── ОТРЫВОК

В уходящем году осталась незамеченной одна круглая дата. А ведь для московской и мировой истории она имеет первостатейное значение. Ровно 450 лет назад, в 1552 году, на Балчуге был открыт первый царев кабак. Именно с этого момента, как говорил один краевед, российский народ пристрастился «к милой для него теперь отраве». Вдумчивый краеведческий подход к изучению последствий этого судьбоносного события переворачивает традиционные взгляды на роль спиртуоза в отечественной истории и позволяет вплотную приблизиться к пониманию великой русской романтической идеи.
Не подлежит сомнению, что наш народ пил с первого дня своего появления на международной арене. По утверждению историка Ивана Забелина, «издревле русские обычаи во всех добрых сношениях людей между собою неотменно требовали и доброго угощения хмельным питием». Тысячу лет назад даже благоверный князь Владимир признавался, что «не можем без того быти». Но употребляли в те времена не тяжелые многоградусные напитки, а брагу, мед, пиво и еще какой-то олуй. С XIV века появилось вино, но только привозное и оттого недоступное трудящемуся населению.

────
── ИСХОДНЫЕ ДАННЫЕ

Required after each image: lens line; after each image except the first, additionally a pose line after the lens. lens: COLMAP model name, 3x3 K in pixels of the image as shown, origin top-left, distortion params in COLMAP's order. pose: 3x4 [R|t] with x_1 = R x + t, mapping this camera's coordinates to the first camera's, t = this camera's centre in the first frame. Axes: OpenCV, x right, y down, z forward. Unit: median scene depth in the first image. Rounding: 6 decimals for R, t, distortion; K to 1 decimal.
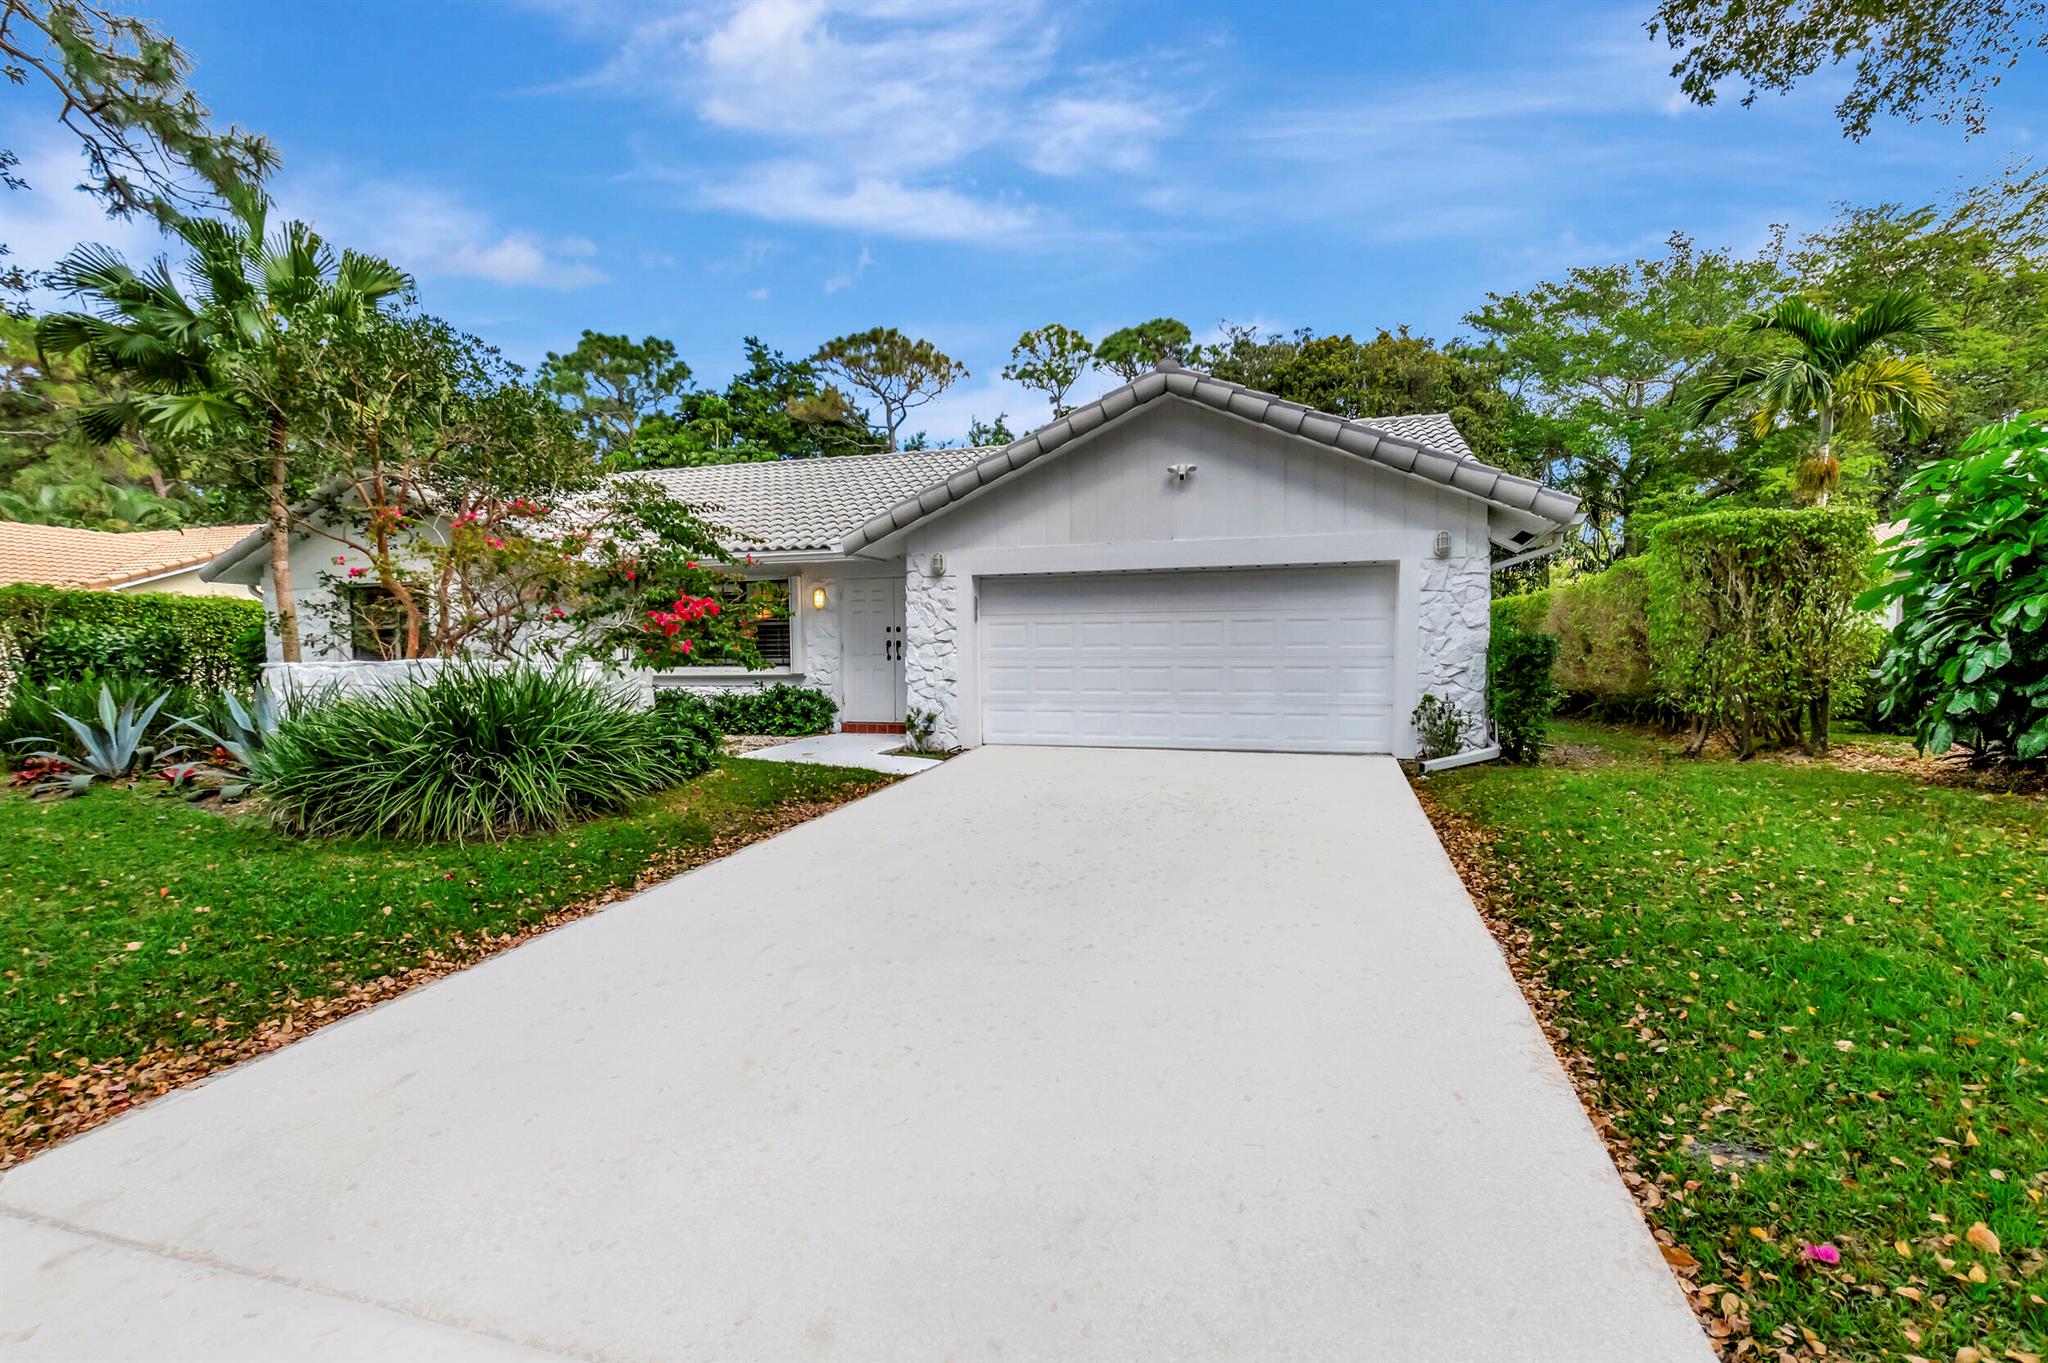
lens RADIAL K [[906.8, 0, 1007.9], [0, 906.8, 699.0], [0, 0, 1]] dist [-0.004119, 0.001236]
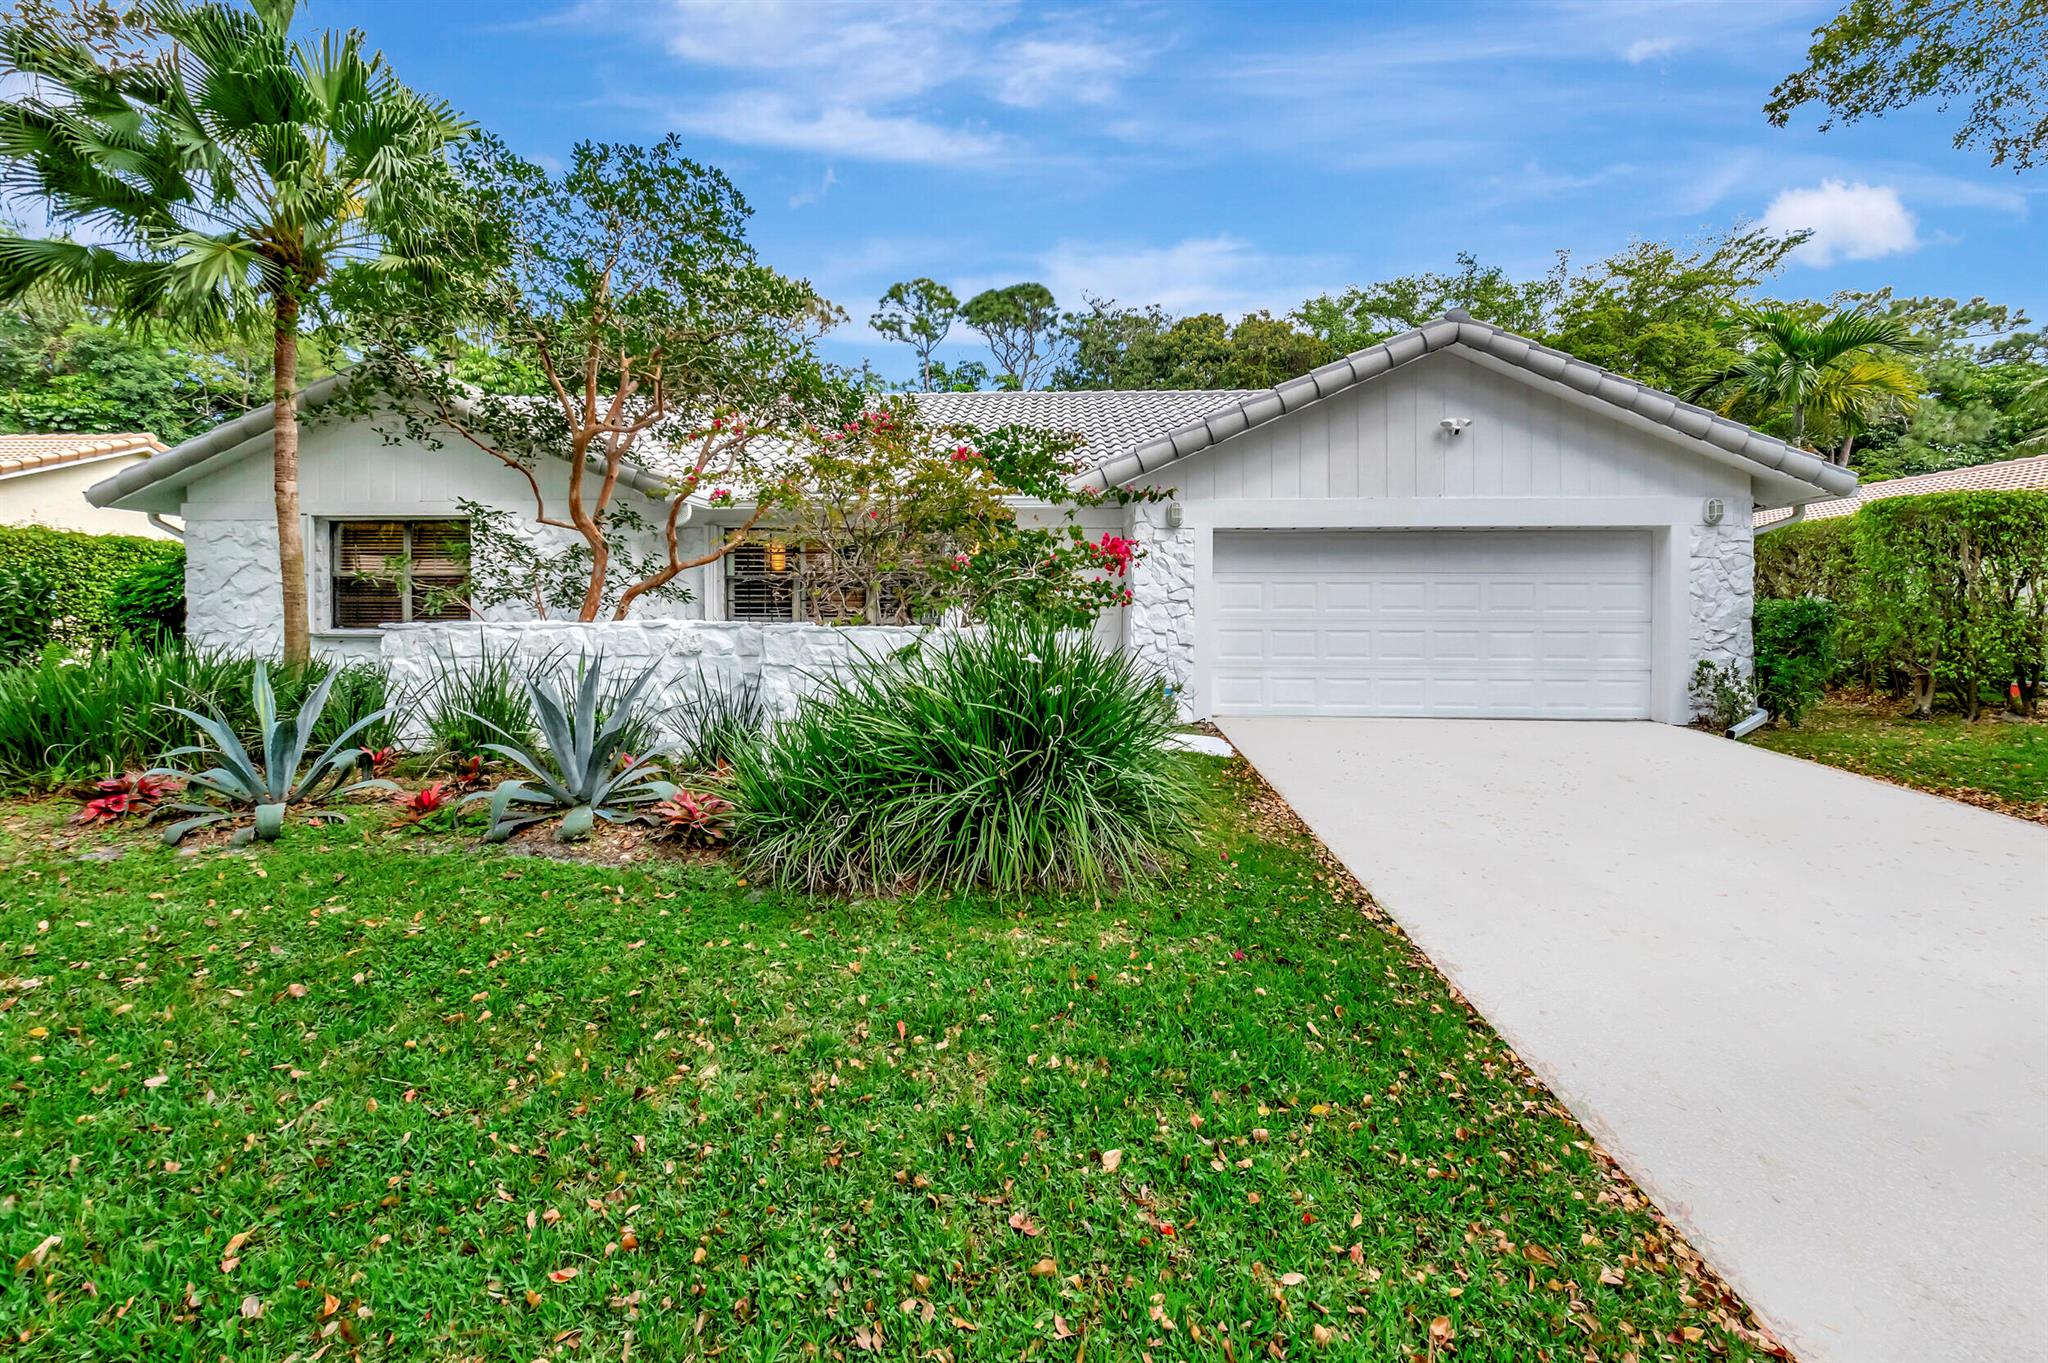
lens RADIAL K [[906.8, 0, 1030.0], [0, 906.8, 659.6], [0, 0, 1]] dist [-0.004119, 0.001236]
pose [[0.971028, -0.003070, 0.238947, -0.400517], [0.003487, 0.999993, -0.001324, -0.005124], [-0.238941, 0.002119, 0.971032, 0.155373]]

────

— ЗАДАНИЯ —
1. Преобразуйте весь листинг в нумерованный список без пустых строк. Изображения в ответ не переносите.
2. Продолжите текст о первом царевом кабаке, начав сразу после его последнего предложения.

— ОТВЕТЫ ПО ПОРЯДКУ —
1.
1. Required after each image: lens line; after each image except the first, additionally a pose line after the lens. lens: COLMAP model name, 3x3 K in pixels of the image as shown, origin top-left, distortion params in COLMAP's order. pose: 3x4 [R|t] with x_1 = R x + t, mapping this camera's coordinates to the first camera's, t = this camera's centre in the first frame. Axes: OpenCV, x right, y down, z forward. Unit: median scene depth in the first image. Rounding: 6 decimals for R, t, distortion; K to 1 decimal.
2. lens RADIAL K [[906.8, 0, 1007.9], [0, 906.8, 699.0], [0, 0, 1]] dist [-0.004119, 0.001236]
3. lens RADIAL K [[906.8, 0, 1030.0], [0, 906.8, 659.6], [0, 0, 1]] dist [-0.004119, 0.001236]
4. pose [[0.971028, -0.003070, 0.238947, -0.400517], [0.003487, 0.999993, -0.001324, -0.005124], [-0.238941, 0.002119, 0.971032, 0.155373]]

2.
Впрочем, и тогдашний мед был столь заборист, что валил с ног, тогда как современная медовуха не способна покачнуть даже школьника. Возможно, дело не в утраченной тайной рецептуре, а в том, что годы пьянства закалили нацию подлинных мечтателей и героев. В принципе, история человечества суть история роста алкогольной толерантности. Древние греки умирали, упившись неразбавленным вином, русские еще несколько сотен лет назад гибли от четвертной (четырежды перегнанной) водки, а теперь жрут себе спирт и политуру и даже не морщатся.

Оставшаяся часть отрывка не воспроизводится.